Emerging markets - While the U.S. is still the dominant force in technology development, we today
see a lot of innovation from new markets such as Sweden, Israel, South Africa, India, Singapore and
China. Quite often, the levels of innovation displayed are impressive, this implies that the U.S. companies will be facing new competitors not from other advanced countries, but from the emerging ones and targeting the same markets. This will increase the competition for clients and channels of
distribution, all the benefit of the average consumer World Wide.
Geographic diversity - There are three major trading blocks in the world economy: North America,
Europe and Asia - Pacific. These major trading blocks, don’t move up and down in the same time as they are the most affected ones in the market, so a company can make itself less vulnerable according to the demand in one region by having a diverse source of revenues. This emerged after the Internet bubble and the technology of telecom. The European market, while slowing down, was not hit as hard as the U.S market, so companies with significant operations in Europe were able to partially offset the slower sales at home.

Americans are promoting and Europeans are resisting globalization.

In the first place, several high-profile U.S.- European disputes on agricultural subsidies, bananas, American films, steel, pasta, hormone beef, and more have received substantial attention in the press. Some of these disputes lend themselves to the impression that the United States is trying to force something on the Europeans to make small family farms unviable, to stop favoring former colonies, to watch American films, to eat beef grown with hormones. But this exaggerated image does not resonate deeply with the public. The media hype has made the disagreements seem fundamental and enduring when infact theyy are little more than intrafamily conflicts over which side is going to make more adjustments within a fairly consensual broad framework and set of values.

Attempts to understand the attitudes of the publics on both sides of the Atlantic are complicated by the strident voices of vocal groups who are suffering the negative consequences of globalization or who are sympathetic to those who are. Sometimes these groups are taken as representative of the general public.

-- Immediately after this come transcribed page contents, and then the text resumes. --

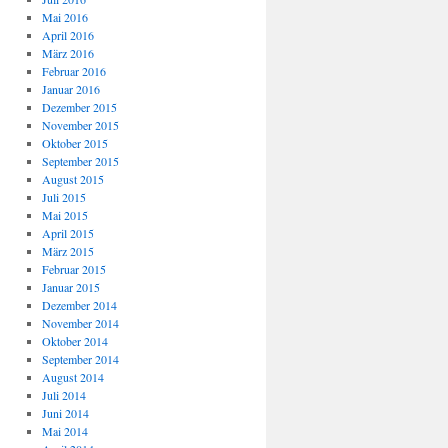
Mai 2016
April 2016
März 2016
Februar 2016
Januar 2016
Dezember 2015
November 2015
Oktober 2015
September 2015
August 2015
Juli 2015
Mai 2015
April 2015
März 2015
Februar 2015
Januar 2015
Dezember 2014
November 2014
Oktober 2014
September 2014
August 2014
Juli 2014
Juni 2014
Mai 2014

But in fact the American and European publics seem to agree that globalization is more positive than negative. At the same time, both are uneasy about the impact of globalization, especially on workers. Both desire to keep some trade barriers for now, at least long enough to help workers adapt to the changes that globalization entails. To reassure both publics, it will probably also be necessary to address globalization’s effect on workers in developing countries and on the environment as well. The United States and Europe will probably continue to engage in periodic disputes over exactly how to address these concerns, but the disputes should not obscure the shared underlying support on both sides of the Atlantic for the broader process of globalization.